From Learned Helplessness to Hope: A Case Study
In the internet era of 2010, videos were certainly replacing the traditional letters and have even more empowering effect. In the first “It Gets Better” Youtube video directed to the LGBTQ+ teens, Savage and Miller described the experiences each of them had been bullied in school, and the many opportunities that opened up for them after high school, offering not just hope, but for advice and insight from adults who had been in their situation.
For the LGBTQ+ adolescents of late 2010, those videos were a way to start taking a critical position of their own narrative and oppose it. It is from respecting the place in which a person stands in the moment of therapeutic encounter and at the same time it counter-balances the problem-saturated story. In terms of clinical work, Savage’s YouTube letter-video was surely an ‘intervention’.

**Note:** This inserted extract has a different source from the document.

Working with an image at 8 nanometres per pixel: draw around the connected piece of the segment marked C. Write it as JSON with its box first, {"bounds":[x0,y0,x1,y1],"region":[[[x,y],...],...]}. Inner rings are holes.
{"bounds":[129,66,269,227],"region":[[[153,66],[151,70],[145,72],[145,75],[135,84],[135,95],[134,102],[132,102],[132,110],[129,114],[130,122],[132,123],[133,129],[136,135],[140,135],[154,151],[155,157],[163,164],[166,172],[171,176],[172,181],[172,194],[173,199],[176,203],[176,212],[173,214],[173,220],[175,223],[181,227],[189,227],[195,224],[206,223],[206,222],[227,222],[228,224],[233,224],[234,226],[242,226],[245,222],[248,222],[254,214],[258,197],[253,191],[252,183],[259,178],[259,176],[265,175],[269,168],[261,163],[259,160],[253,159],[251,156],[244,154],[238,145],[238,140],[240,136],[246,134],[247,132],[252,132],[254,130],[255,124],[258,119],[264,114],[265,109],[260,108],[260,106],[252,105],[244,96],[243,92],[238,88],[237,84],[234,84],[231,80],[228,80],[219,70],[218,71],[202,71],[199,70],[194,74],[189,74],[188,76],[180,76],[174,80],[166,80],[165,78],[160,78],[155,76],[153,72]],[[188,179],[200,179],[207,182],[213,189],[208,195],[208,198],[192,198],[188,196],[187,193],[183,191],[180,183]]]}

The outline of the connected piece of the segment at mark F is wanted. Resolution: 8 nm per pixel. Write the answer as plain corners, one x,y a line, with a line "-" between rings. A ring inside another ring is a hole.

In the clinic, the narrative therapist promotes a process of separating the individual from ‘fixed’ and deficit conclusions/descriptions about their identity. The main idea in narrative therapy is that identity is fluid, dynamic, and contextual (Madigan, 2011). In Savage’s words:
“By giving ourselves permission to speak directly to LGBT youth, Terry and I gave permission to all LGBT adults everywhere to speak to LGBT youth. It forced straight people — politicians, teachers, preachers, and parents — to decide whose side they were on. Were they going to come to the defense of bullied LGBT teenagers? Or were they going to remain silent and, by so doing, give aid and comfort to the young anti-gay bullies who attack LGBT children in schools and the adult anti-gay bullies at conservative “family” organizations who attack LGBT people for a living?”
In this paper, I looked into the It Gets Better movement and its instilling of hope among LGBTQ+ youth in 2010. Hope and despair co-exist in our space. However, in dealing with adversity, hope is a hard task to invoke from within ourselves; In doing hope we want to be aware of similar cases where helplessness and aversive stimuli are visible, look at it as intergenerational trauma, and intervene in a more holistic view addressing both the individual and the community.